As well as the Zulu War of 1879 and other contemporary frontier-based rebellions, there were nine other wars, once called 'the Kaffir Wars' but now known as the Cape Frontier or Xhosa Wars. These were waged between 1779 and 1879 against the Xhosa people, who fought to defend their lands and cattle against encroachment and appropriation by Boers and British settlers. In the first three, the Xhosa were opposed by Boer commandos; in the remaining six, the Xhosa's enemies were British regular and locally raised forces. The South Africa Medal 1834-53 was instituted in the latter year for award to those involved in what was, to the British, the 'Third Kaffir War' but which was, in reality, the Eighth Frontier War, 1850-53. The medal's terms of award were subsequently ante-dated to cover the First (Sixth) and Second (Seventh) 'Kaffir Wars' of 1834-35 and 1846-47 respectively. The Fourth and Fifth Frontier Wars of 1811-12 and 1818-19 did not merit a campaign medal.
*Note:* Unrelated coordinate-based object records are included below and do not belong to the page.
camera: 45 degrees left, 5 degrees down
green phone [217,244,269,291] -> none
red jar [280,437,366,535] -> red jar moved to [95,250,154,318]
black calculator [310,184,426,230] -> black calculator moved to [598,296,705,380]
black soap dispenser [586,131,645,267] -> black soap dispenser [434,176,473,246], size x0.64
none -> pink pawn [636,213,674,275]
The most well-known of the local regiments and, significantly, the most well-represented in this fine collection, was the Cape Mounted Riflemen (or Rifles). Initially raised from the native infantry component of the Cape Corps in 1827, the regiment gradually became more European in composition - as the medals in this collection indicate. It was actively engaged in the Sixth, Seventh and Eighth Wars and was, as its name suggests, mounted infantry; disbanded in 1870, it was re-raised from the Frontier Armed and Mounted Police in 1878.
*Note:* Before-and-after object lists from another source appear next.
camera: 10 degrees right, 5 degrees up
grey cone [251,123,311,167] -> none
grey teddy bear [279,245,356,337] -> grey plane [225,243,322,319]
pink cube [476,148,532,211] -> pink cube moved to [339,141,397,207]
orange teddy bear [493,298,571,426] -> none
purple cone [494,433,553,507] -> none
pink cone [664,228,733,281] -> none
By 1877, British settlement in Cape Colony was well-established. As a result, the character of the colony's armed forces had almost completely changed from being that of 'local levies' to that of citizen volunteers. This change had been perceptible by the early 1850s but became marked in the 1860s, with the Cape's volunteer regiments coming closely to replicate the contemporary Rifle Volunteers of Great Britain in their composition, armament and uniforms. By 1861, there were 37 volunteer corps in Cape Town and its vicinity, with several in the eastern Cape. Many of these units, as the South Africa Medals 1877-79 in this collection amply demonstrate, volunteered to fight in the Ninth and last Frontier War of 1877-78; several were raised specifically for it. Many also served in the Zulu War of 1879, in the Northern Border War of 1878-79 and in Basotholand during 1880-81. The very varied nature of their raising, their composition and their fighting experience and qualities are extensively explored in the notes that accompany the individual medals and to which little more could be added. It is, however, a mark of the quality of some of the units that they remained in existence long after the conflicts for which they were raised, gaining fame and glory playing their part in the armed forces of South Africa in two world wars.

Collections such as that to which this is an Introduction will be familiar to the modern experienced medal collector: tightly focussed on particular campaigns and their medals, meticulously selected and extensively researched - one might almost say 'curated'. This collection is a monument to its creator and a model for all collectors.


The Royal Navy and Royal Marines

South Africa 1834-53 (W. Reid. Private. R.M.), lightly engraved pawn broker's mark by suspension claw, edge nicks, very fine

William Read is recorded as serving aboard H.M.S. Castor during the campaign of 1850-53. During that period Her Majesty's Ships Castor, Dee, Hermes, Rhadamanthus and Styx were all heavily employed in conveying troops, ammunition and stores from one side of the Cape to the other, and the crews were exposed to great danger in landing soldiers, horses and equipment through the heavy surf.

It is likely that Marines from H.M.S. Castor were put ashore at the base on the Buffalo to keep open communications between the Army and the Squadron; now named East London, it was fortified and used for commissariat stores; please note the difference in the spelling of the recipient's surname versus the medal roll entry.